### What you are asked to do
Rewrite every one of the rows below, substituting "camera" for each occurrence of "pose" and keeping everything else the same.

### Dataset records
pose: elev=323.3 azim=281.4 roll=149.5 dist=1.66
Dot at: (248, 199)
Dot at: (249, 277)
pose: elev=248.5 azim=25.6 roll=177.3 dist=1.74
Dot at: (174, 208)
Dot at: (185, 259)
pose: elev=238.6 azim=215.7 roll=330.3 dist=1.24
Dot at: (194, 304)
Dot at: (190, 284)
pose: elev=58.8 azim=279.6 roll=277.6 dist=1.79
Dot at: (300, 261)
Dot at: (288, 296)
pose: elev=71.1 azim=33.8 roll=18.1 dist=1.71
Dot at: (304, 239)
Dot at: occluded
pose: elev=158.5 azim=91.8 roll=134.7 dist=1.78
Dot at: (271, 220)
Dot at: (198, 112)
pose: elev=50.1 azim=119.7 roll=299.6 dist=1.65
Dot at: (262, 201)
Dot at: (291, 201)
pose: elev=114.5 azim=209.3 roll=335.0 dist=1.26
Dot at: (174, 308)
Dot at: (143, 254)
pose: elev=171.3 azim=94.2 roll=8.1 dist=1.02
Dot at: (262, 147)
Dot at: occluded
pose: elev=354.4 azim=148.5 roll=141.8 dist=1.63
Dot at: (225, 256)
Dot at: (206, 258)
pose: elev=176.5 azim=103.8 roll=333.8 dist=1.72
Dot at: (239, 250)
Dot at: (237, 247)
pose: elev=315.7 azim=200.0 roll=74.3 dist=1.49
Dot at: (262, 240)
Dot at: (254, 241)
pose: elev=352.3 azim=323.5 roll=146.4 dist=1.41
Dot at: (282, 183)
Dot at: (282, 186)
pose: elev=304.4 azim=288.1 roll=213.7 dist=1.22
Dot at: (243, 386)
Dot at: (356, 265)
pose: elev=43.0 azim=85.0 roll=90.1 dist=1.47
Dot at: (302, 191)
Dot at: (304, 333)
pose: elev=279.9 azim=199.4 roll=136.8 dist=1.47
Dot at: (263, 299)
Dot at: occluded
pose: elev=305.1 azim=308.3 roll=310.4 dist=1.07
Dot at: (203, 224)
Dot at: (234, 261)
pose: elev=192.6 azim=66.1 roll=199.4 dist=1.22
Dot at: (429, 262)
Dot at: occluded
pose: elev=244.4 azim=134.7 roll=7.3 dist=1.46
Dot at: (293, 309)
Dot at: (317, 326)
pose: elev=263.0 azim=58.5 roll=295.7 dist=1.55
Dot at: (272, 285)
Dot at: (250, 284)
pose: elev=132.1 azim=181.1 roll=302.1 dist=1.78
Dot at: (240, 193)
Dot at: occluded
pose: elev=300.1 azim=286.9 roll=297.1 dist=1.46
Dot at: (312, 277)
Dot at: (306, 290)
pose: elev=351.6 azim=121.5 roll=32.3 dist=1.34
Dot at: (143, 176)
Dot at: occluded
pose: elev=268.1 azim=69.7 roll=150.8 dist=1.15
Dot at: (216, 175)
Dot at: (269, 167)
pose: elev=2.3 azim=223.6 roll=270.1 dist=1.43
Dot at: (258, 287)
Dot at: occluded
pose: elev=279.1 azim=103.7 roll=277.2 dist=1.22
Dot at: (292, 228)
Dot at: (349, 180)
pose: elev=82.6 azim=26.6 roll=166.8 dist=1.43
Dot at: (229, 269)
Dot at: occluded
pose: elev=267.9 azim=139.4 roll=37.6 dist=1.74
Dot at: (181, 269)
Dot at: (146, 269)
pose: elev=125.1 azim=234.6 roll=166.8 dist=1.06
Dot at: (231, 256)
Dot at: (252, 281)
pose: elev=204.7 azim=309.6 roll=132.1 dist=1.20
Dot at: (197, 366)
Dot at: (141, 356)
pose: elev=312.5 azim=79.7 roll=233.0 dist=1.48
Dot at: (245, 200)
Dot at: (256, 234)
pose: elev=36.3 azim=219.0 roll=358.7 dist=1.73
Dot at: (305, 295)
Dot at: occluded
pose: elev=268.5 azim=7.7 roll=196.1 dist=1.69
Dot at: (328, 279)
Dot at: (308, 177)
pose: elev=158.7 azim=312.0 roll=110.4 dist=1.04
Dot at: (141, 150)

### Exercise answer
camera: elev=323.3 azim=281.4 roll=149.5 dist=1.66
Dot at: (248, 199)
Dot at: (249, 277)
camera: elev=248.5 azim=25.6 roll=177.3 dist=1.74
Dot at: (174, 208)
Dot at: (185, 259)
camera: elev=238.6 azim=215.7 roll=330.3 dist=1.24
Dot at: (194, 304)
Dot at: (190, 284)
camera: elev=58.8 azim=279.6 roll=277.6 dist=1.79
Dot at: (300, 261)
Dot at: (288, 296)
camera: elev=71.1 azim=33.8 roll=18.1 dist=1.71
Dot at: (304, 239)
Dot at: occluded
camera: elev=158.5 azim=91.8 roll=134.7 dist=1.78
Dot at: (271, 220)
Dot at: (198, 112)
camera: elev=50.1 azim=119.7 roll=299.6 dist=1.65
Dot at: (262, 201)
Dot at: (291, 201)
camera: elev=114.5 azim=209.3 roll=335.0 dist=1.26
Dot at: (174, 308)
Dot at: (143, 254)
camera: elev=171.3 azim=94.2 roll=8.1 dist=1.02
Dot at: (262, 147)
Dot at: occluded
camera: elev=354.4 azim=148.5 roll=141.8 dist=1.63
Dot at: (225, 256)
Dot at: (206, 258)
camera: elev=176.5 azim=103.8 roll=333.8 dist=1.72
Dot at: (239, 250)
Dot at: (237, 247)
camera: elev=315.7 azim=200.0 roll=74.3 dist=1.49
Dot at: (262, 240)
Dot at: (254, 241)
camera: elev=352.3 azim=323.5 roll=146.4 dist=1.41
Dot at: (282, 183)
Dot at: (282, 186)
camera: elev=304.4 azim=288.1 roll=213.7 dist=1.22
Dot at: (243, 386)
Dot at: (356, 265)
camera: elev=43.0 azim=85.0 roll=90.1 dist=1.47
Dot at: (302, 191)
Dot at: (304, 333)
camera: elev=279.9 azim=199.4 roll=136.8 dist=1.47
Dot at: (263, 299)
Dot at: occluded
camera: elev=305.1 azim=308.3 roll=310.4 dist=1.07
Dot at: (203, 224)
Dot at: (234, 261)
camera: elev=192.6 azim=66.1 roll=199.4 dist=1.22
Dot at: (429, 262)
Dot at: occluded
camera: elev=244.4 azim=134.7 roll=7.3 dist=1.46
Dot at: (293, 309)
Dot at: (317, 326)
camera: elev=263.0 azim=58.5 roll=295.7 dist=1.55
Dot at: (272, 285)
Dot at: (250, 284)
camera: elev=132.1 azim=181.1 roll=302.1 dist=1.78
Dot at: (240, 193)
Dot at: occluded
camera: elev=300.1 azim=286.9 roll=297.1 dist=1.46
Dot at: (312, 277)
Dot at: (306, 290)
camera: elev=351.6 azim=121.5 roll=32.3 dist=1.34
Dot at: (143, 176)
Dot at: occluded
camera: elev=268.1 azim=69.7 roll=150.8 dist=1.15
Dot at: (216, 175)
Dot at: (269, 167)
camera: elev=2.3 azim=223.6 roll=270.1 dist=1.43
Dot at: (258, 287)
Dot at: occluded
camera: elev=279.1 azim=103.7 roll=277.2 dist=1.22
Dot at: (292, 228)
Dot at: (349, 180)
camera: elev=82.6 azim=26.6 roll=166.8 dist=1.43
Dot at: (229, 269)
Dot at: occluded
camera: elev=267.9 azim=139.4 roll=37.6 dist=1.74
Dot at: (181, 269)
Dot at: (146, 269)
camera: elev=125.1 azim=234.6 roll=166.8 dist=1.06
Dot at: (231, 256)
Dot at: (252, 281)
camera: elev=204.7 azim=309.6 roll=132.1 dist=1.20
Dot at: (197, 366)
Dot at: (141, 356)
camera: elev=312.5 azim=79.7 roll=233.0 dist=1.48
Dot at: (245, 200)
Dot at: (256, 234)
camera: elev=36.3 azim=219.0 roll=358.7 dist=1.73
Dot at: (305, 295)
Dot at: occluded
camera: elev=268.5 azim=7.7 roll=196.1 dist=1.69
Dot at: (328, 279)
Dot at: (308, 177)
camera: elev=158.7 azim=312.0 roll=110.4 dist=1.04
Dot at: (141, 150)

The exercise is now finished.